* _WHAT THE EXERCISE ASKS_
In the performance plan below:
(a) Which file and lines hold the query for the initial page load?
(b) What share of perceived slowness does the plan estimate for that query?
(c) Which three click-triggered queries follow the same join pattern?

Performance Optimization Plan: Cesium Tutorial

Date: 2025-10-31 Issue: Page loading is VERY SLOW Root Cause Analysis: Multiple compounding factors

🎯 Performance Bottlenecks Identified

1. Initial Page Load: `locations` Query ⚠️ CRITICAL BOTTLENECK

Location: parquet_cesium.qmd lines 131-157

Current Behavior:

WITH geo_classification AS (
    SELECT
        geo.pid, geo.latitude, geo.longitude,
        MAX(CASE WHEN e.p = 'sample_location' THEN 1 ELSE 0 END) as is_sample_location,
        MAX(CASE WHEN e.p = 'site_location' THEN 1 ELSE 0 END) as is_site_location
    FROM nodes geo
    JOIN nodes e ON (geo.row_id = e.o[1])
    WHERE geo.otype = 'GeospatialCoordLocation'
    GROUP BY geo.pid, geo.latitude, geo.longitude
)
SELECT * FROM geo_classification

Why It's Slow:

Self-join of nodes table with itself on array element match (e.o[1])
Scans ALL GeospatialCoordLocation nodes (likely thousands)
GROUP BY with aggregation (MAX + CASE) for classification
Runs BEFORE user can interact with page
DuckDB-WASM must load relevant parquet chunks via HTTP

Estimated Impact: 🔴 80% of perceived slowness

2. Click-Triggered Queries: 6 Self-Joins Each ⚠️ MEDIUM BOTTLENECK

Three Queries (Eric's, Path 1, Path 2) all follow this pattern:

FROM nodes AS geo
JOIN nodes AS rel_se ON (rel_se.p = 'sample_location' AND list_contains(rel_se.o, geo.row_id))
JOIN nodes AS se ON (rel_se.s = se.row_id AND se.otype = 'SamplingEvent')
JOIN nodes AS rel_site ON (se.row_id = rel_site.s AND rel_site.p = 'sampling_site')
JOIN nodes AS site ON (rel_site.o[1] = site.row_id AND site.otype = 'SamplingSite')
JOIN nodes AS rel_samp ON (rel_samp.p = 'produced_by' AND list_contains(rel_samp.o, se.row_id))

* _DATA EXTRACTS_

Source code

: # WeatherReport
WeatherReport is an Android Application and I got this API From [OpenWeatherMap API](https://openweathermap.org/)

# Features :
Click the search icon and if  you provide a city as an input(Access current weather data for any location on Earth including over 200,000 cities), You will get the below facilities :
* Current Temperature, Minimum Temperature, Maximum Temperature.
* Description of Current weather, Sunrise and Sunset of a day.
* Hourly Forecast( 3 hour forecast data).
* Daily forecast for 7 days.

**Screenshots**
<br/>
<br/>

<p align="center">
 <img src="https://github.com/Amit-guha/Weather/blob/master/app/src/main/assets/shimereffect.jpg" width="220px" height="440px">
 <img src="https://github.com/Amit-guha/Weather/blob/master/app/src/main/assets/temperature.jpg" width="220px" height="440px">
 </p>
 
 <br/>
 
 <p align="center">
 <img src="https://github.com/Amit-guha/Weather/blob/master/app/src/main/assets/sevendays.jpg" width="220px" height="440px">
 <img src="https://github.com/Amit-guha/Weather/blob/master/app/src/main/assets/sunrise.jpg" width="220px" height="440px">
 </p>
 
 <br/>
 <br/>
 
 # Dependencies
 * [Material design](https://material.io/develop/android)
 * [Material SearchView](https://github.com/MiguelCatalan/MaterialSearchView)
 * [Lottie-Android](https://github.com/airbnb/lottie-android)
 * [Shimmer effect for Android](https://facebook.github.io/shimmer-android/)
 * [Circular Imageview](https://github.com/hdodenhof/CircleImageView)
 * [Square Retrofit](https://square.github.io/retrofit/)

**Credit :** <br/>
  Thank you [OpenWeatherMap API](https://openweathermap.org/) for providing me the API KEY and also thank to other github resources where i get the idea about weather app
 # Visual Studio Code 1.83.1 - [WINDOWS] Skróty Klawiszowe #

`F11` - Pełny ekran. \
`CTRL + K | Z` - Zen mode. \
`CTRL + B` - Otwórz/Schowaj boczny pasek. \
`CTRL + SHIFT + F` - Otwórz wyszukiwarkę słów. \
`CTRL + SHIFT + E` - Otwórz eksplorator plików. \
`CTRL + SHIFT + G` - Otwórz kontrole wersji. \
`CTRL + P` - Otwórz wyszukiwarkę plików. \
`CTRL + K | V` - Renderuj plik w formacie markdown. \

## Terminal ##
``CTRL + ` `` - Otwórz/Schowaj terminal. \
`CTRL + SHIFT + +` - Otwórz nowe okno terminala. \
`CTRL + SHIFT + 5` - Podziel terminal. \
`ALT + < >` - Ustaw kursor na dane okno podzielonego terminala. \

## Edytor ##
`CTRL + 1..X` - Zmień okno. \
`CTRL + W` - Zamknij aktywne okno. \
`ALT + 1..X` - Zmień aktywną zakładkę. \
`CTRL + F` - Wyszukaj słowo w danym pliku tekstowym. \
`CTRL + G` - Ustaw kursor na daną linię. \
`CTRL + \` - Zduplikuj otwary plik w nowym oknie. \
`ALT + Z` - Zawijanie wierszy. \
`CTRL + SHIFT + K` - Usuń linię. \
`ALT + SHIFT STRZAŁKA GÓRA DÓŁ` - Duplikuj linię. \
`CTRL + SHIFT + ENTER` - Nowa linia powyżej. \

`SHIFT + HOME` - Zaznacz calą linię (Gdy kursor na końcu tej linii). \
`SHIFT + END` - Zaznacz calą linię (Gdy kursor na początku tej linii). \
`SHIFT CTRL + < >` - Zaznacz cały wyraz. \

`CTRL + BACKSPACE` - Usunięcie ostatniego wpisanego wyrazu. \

* _SOLUTION FOR THIS TASK_
(a) parquet_cesium.qmd, lines 131-157
(b) 80%
(c) Eric's, Path 1 and Path 2